## [RECORDS TO PROCESS]
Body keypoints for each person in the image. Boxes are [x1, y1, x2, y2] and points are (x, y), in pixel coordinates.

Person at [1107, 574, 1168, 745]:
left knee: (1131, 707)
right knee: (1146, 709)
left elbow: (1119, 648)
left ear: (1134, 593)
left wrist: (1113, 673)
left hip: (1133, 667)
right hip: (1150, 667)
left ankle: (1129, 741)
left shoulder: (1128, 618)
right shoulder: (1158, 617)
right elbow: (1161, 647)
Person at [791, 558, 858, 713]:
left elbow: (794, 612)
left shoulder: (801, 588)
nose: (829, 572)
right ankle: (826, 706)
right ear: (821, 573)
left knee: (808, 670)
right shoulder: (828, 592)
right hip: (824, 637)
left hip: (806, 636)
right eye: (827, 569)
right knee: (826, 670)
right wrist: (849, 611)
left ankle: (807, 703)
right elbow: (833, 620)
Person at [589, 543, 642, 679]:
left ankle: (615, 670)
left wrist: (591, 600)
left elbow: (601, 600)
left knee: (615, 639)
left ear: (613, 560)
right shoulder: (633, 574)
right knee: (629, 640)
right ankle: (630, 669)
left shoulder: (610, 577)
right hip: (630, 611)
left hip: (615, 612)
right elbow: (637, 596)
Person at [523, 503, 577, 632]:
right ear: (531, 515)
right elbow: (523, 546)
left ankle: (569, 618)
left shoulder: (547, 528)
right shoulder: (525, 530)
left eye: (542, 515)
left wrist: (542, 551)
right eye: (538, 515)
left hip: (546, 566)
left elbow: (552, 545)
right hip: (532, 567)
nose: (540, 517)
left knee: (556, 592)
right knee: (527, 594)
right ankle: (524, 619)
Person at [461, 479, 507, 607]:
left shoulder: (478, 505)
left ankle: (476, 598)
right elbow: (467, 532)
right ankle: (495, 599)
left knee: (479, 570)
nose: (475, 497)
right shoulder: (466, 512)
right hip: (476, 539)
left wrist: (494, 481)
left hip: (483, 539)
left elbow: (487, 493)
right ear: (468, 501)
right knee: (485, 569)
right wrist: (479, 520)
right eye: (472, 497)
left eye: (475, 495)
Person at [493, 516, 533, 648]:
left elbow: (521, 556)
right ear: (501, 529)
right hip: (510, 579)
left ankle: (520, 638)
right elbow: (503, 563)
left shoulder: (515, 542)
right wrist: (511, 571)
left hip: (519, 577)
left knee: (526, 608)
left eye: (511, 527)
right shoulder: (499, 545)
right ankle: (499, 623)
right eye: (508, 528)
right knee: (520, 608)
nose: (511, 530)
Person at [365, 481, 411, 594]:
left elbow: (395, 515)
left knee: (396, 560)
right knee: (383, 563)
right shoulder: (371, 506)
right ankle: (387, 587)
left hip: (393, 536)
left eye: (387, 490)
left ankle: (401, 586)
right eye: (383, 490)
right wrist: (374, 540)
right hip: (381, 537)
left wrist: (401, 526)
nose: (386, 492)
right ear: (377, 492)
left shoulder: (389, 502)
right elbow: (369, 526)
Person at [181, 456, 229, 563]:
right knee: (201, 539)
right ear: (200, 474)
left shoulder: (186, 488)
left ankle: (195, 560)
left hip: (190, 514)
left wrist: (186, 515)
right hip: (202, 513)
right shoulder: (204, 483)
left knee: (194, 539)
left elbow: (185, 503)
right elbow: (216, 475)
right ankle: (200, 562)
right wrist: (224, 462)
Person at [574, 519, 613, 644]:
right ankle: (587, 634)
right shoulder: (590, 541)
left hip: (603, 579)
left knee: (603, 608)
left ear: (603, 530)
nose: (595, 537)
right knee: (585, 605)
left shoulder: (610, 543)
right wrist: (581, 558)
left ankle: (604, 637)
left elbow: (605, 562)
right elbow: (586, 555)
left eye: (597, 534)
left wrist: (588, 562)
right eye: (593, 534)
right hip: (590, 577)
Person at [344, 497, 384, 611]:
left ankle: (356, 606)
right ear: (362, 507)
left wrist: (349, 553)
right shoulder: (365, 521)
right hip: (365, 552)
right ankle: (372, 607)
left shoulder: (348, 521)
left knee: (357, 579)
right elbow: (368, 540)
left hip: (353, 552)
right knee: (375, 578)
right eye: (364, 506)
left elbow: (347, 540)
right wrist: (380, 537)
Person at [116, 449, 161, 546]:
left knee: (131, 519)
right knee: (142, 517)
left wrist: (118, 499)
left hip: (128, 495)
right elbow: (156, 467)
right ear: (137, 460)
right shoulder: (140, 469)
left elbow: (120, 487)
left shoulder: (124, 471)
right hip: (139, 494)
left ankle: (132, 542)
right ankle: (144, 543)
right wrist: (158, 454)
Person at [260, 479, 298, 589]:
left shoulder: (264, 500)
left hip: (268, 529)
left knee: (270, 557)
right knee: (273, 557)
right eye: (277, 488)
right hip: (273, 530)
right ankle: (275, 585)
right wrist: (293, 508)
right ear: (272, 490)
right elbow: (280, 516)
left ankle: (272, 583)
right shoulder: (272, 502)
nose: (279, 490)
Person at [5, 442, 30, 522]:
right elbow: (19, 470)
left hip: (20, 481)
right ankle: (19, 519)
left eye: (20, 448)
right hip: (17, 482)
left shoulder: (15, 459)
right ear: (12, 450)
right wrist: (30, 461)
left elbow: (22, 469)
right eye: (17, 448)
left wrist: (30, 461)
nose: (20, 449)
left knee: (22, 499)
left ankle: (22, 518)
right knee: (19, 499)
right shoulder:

## [REQUIREMENT]
Among the entries above, the line containing "right elbow: (216, 475)", the line containing "left eye: (597, 534)", and all lines between them are to be restated word for word; nothing else belongs in the reply.

## [OUTPUT OF THE TASK]
right elbow: (216, 475)
right ankle: (200, 562)
right wrist: (224, 462)
Person at [574, 519, 613, 644]:
right ankle: (587, 634)
right shoulder: (590, 541)
left hip: (603, 579)
left knee: (603, 608)
left ear: (603, 530)
nose: (595, 537)
right knee: (585, 605)
left shoulder: (610, 543)
right wrist: (581, 558)
left ankle: (604, 637)
left elbow: (605, 562)
right elbow: (586, 555)
left eye: (597, 534)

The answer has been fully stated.